▸ PROBLEM DESCRIPTION
In the listing below, print exactly the lines from the first through the one that contains "105 301 1.16".

[Opening INFORMATION PROVIDED section]

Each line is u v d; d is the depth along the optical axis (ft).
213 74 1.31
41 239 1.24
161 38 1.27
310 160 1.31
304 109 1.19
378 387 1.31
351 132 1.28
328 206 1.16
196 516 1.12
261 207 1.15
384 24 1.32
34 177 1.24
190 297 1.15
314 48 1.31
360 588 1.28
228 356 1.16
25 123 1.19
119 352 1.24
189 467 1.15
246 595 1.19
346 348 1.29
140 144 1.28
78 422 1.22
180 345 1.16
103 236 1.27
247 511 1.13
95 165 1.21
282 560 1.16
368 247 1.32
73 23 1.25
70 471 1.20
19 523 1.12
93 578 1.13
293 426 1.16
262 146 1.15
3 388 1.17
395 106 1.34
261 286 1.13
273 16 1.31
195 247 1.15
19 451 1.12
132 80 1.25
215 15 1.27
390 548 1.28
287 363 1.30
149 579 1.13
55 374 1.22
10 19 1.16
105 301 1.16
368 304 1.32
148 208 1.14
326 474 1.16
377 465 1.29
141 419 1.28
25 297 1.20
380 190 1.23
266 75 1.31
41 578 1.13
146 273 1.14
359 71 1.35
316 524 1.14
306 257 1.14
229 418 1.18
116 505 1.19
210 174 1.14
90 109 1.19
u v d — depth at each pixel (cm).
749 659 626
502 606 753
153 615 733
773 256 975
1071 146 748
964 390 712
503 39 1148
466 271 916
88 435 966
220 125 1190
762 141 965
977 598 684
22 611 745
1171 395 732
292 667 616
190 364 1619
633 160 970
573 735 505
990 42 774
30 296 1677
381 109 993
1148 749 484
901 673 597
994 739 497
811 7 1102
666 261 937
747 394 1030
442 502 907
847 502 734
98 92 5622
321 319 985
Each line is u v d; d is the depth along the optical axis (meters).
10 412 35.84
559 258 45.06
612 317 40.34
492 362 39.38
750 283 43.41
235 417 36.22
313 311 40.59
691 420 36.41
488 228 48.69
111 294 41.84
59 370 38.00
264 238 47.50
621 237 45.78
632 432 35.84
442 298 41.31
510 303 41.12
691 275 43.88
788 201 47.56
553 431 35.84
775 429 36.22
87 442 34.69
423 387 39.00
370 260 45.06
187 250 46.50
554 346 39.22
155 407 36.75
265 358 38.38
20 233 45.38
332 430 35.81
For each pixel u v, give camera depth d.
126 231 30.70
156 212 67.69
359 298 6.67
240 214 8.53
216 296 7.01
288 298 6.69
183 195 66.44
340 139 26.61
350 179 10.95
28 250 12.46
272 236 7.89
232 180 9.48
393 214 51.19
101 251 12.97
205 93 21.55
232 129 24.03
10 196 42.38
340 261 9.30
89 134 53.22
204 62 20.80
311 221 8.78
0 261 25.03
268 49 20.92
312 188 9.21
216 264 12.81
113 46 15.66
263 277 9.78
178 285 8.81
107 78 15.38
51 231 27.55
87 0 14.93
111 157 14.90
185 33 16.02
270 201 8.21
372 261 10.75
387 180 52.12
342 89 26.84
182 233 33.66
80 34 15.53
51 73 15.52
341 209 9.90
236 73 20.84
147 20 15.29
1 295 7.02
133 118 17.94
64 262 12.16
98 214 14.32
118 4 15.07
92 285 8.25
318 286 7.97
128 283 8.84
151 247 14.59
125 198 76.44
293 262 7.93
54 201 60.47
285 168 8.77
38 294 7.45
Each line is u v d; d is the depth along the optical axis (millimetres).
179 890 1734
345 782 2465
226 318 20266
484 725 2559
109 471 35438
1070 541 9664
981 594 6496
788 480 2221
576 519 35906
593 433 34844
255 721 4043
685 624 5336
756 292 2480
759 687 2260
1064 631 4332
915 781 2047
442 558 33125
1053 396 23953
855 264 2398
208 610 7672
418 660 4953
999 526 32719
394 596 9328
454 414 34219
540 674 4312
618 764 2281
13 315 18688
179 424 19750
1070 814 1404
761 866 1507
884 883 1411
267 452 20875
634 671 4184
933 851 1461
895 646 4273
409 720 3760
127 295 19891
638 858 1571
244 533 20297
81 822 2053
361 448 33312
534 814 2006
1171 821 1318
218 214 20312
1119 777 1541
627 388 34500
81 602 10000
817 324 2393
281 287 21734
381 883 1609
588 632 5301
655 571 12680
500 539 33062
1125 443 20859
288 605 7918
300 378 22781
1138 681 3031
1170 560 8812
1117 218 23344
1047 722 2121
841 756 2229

[Closing INFORMATION PROVIDED section]

▸ ANSWER
Each line is u v d; d is the depth along the optical axis (ft).
213 74 1.31
41 239 1.24
161 38 1.27
310 160 1.31
304 109 1.19
378 387 1.31
351 132 1.28
328 206 1.16
196 516 1.12
261 207 1.15
384 24 1.32
34 177 1.24
190 297 1.15
314 48 1.31
360 588 1.28
228 356 1.16
25 123 1.19
119 352 1.24
189 467 1.15
246 595 1.19
346 348 1.29
140 144 1.28
78 422 1.22
180 345 1.16
103 236 1.27
247 511 1.13
95 165 1.21
282 560 1.16
368 247 1.32
73 23 1.25
70 471 1.20
19 523 1.12
93 578 1.13
293 426 1.16
262 146 1.15
3 388 1.17
395 106 1.34
261 286 1.13
273 16 1.31
195 247 1.15
19 451 1.12
132 80 1.25
215 15 1.27
390 548 1.28
287 363 1.30
149 579 1.13
55 374 1.22
10 19 1.16
105 301 1.16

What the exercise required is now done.